Based on the IMF’s “downside” forecast for the global economy, China’s growth could drop by as much as 4 percentage points from the fund’s current projection, which is for 8.2 percent this year, the organization said in a report released by its China office in Beijing.

In the U.S., the trade deficit probably widened in December to a six-month high as imports climbed faster than exports, economists said a report this week will show.

Fourth-Quarter Contraction

From a year ago, German factory orders were unchanged in December when adjusted for work days. The Economy Ministry said orders fell 1.4 percent in the fourth quarter of last year from the third.

Siemens AG, Germany’s largest engineering company, reported fiscal first-quarter earnings on Jan. 24 that missed analysts’ estimates and warned that its profit targets for this year have become more challenging to reach.

The IMF on Jan. 24 cut its forecast for German growth this year by one percentage point to 0.3 percent, citing a growing threat of recession across the single currency area.

Bundesbank President Jens Weidmann said that view is “too pessimistic.” The Frankfurt-based central bank forecasts 0.6 percent growth for 2012.

Robert Bosch GmbH, the world’s biggest car-parts supplier, said on Jan. 25 that revenue rose 8.8 percent last year, driven by expansion in its home European markets.
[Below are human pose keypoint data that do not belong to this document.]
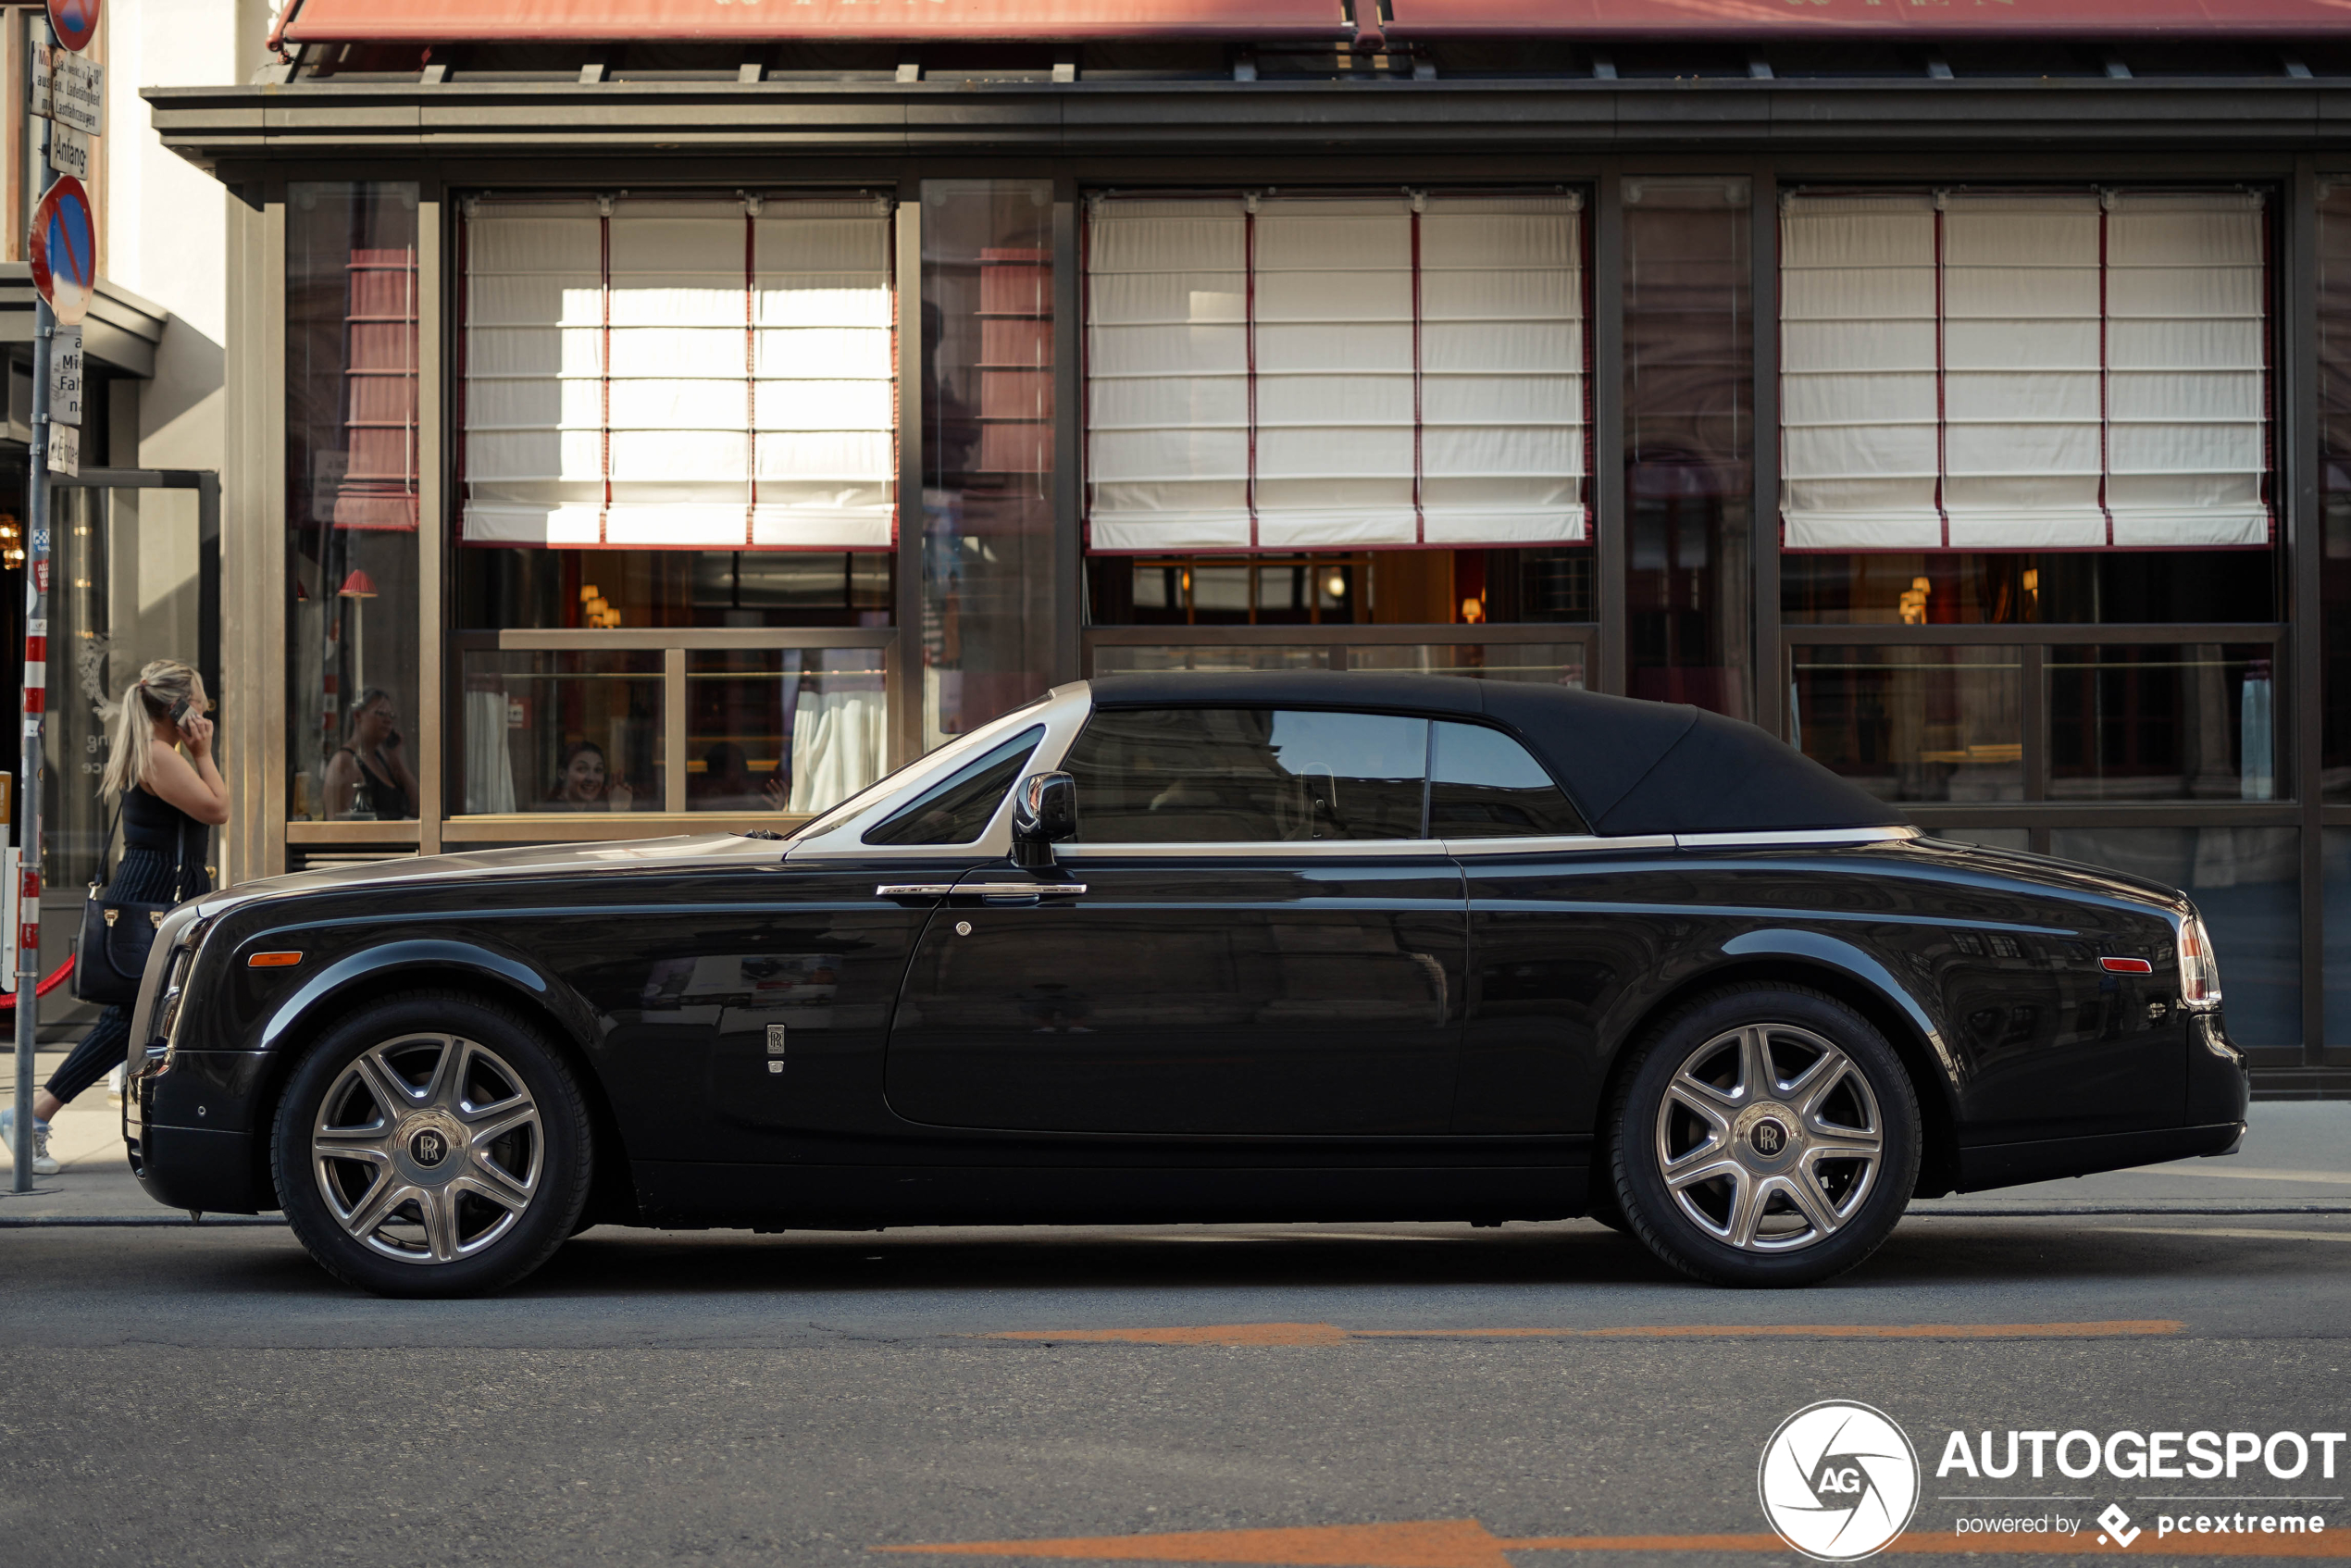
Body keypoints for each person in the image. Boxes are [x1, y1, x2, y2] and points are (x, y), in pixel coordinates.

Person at [1, 660, 228, 1176]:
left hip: (160, 891)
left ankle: (160, 1127)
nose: (205, 707)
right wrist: (204, 753)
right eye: (198, 698)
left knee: (161, 1018)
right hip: (153, 897)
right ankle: (31, 1117)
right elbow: (218, 808)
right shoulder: (158, 756)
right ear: (176, 706)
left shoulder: (156, 752)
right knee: (133, 1019)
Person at [322, 687, 417, 820]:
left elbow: (418, 809)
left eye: (391, 716)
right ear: (358, 715)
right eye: (381, 713)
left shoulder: (383, 760)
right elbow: (337, 822)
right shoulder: (345, 761)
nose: (388, 720)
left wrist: (396, 761)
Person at [546, 740, 633, 811]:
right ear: (562, 773)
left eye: (598, 770)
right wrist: (619, 810)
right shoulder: (552, 812)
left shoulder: (591, 811)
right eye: (582, 769)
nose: (591, 778)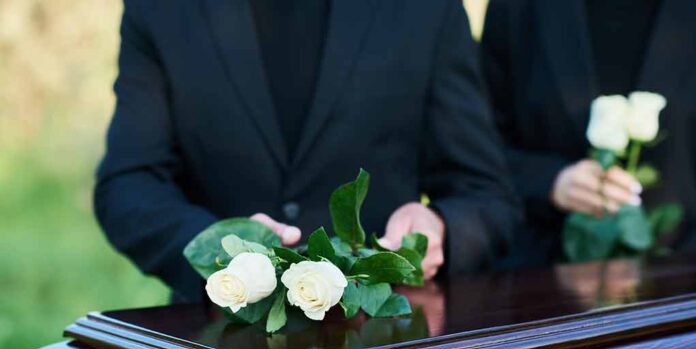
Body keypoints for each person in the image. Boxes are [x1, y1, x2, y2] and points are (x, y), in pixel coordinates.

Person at [95, 0, 521, 302]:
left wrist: (441, 227)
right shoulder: (159, 9)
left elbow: (486, 194)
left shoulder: (426, 9)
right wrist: (218, 250)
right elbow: (128, 186)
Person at [481, 0, 696, 268]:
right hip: (542, 278)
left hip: (683, 277)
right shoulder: (519, 8)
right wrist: (550, 181)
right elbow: (479, 148)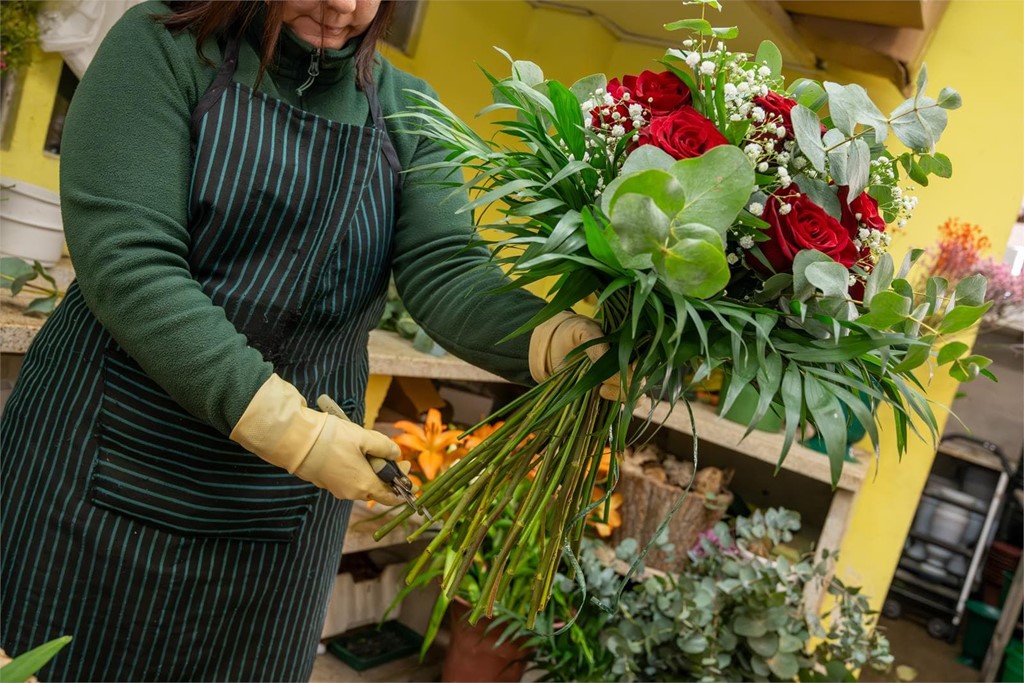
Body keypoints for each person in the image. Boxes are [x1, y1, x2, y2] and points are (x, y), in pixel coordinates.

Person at [0, 1, 615, 680]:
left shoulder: (406, 110)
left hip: (279, 508)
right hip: (106, 462)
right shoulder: (161, 48)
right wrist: (291, 430)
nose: (343, 4)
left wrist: (561, 341)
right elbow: (130, 261)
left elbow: (447, 269)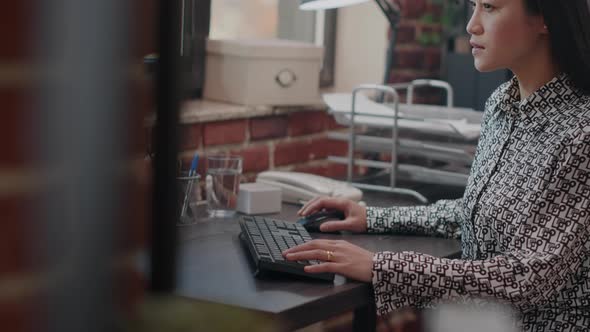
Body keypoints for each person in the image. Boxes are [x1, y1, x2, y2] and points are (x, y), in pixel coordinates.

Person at [282, 0, 590, 330]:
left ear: (544, 18)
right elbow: (474, 212)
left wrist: (380, 266)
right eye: (474, 5)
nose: (472, 25)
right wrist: (372, 216)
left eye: (490, 6)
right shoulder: (502, 104)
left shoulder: (581, 134)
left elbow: (526, 279)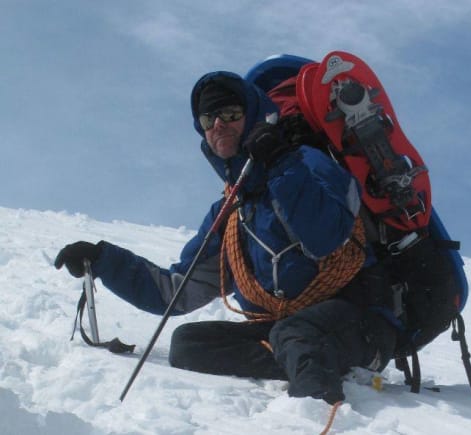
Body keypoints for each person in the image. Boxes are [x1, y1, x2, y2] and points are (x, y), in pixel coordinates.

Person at [55, 71, 397, 404]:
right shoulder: (232, 212)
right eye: (208, 119)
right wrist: (103, 260)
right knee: (188, 343)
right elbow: (176, 291)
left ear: (254, 117)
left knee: (294, 335)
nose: (218, 124)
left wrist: (280, 163)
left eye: (230, 114)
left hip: (359, 321)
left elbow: (325, 237)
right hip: (288, 329)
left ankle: (315, 405)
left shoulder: (310, 165)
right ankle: (311, 362)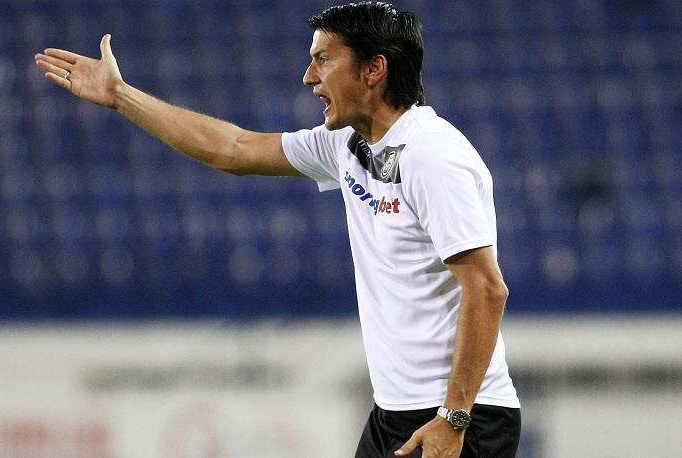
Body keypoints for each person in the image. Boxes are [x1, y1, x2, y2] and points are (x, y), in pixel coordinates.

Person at [34, 2, 520, 457]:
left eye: (323, 60)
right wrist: (121, 97)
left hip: (459, 415)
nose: (309, 76)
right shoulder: (349, 146)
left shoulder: (433, 156)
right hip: (397, 411)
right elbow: (234, 149)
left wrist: (454, 417)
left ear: (373, 69)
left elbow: (486, 288)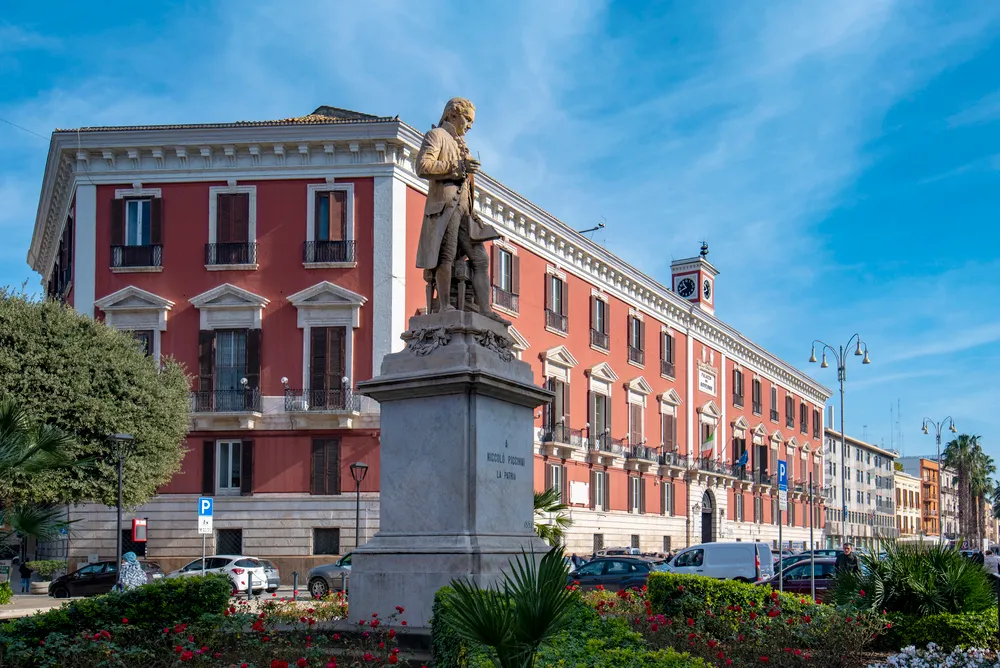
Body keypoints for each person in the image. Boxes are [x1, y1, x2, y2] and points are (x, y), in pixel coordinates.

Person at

The Stuttgart-based manufacturer forecasts sales growth of between 3 percent and 5 percent in 2012.

Investor Confidence

European investor confidence rose to a seven-month high in February, the Sentix research institute said today. In December, the European Central Bank lent euro-area banks 489 billion euros for up to three years in an effort to unlock freezing credit markets.

Since then, money-market rates and the yields on Spanish and Italian government debt have fallen, signaling the debt crisis may be easing.

“We’re seeing stabilization on all fronts,” said Jana Meier, an economist at HSBC Trinkaus & Burkhardt AG in Dusseldorf, Germany. “The risk for the German economy is that governments across the euro area implement additional austerity measures.”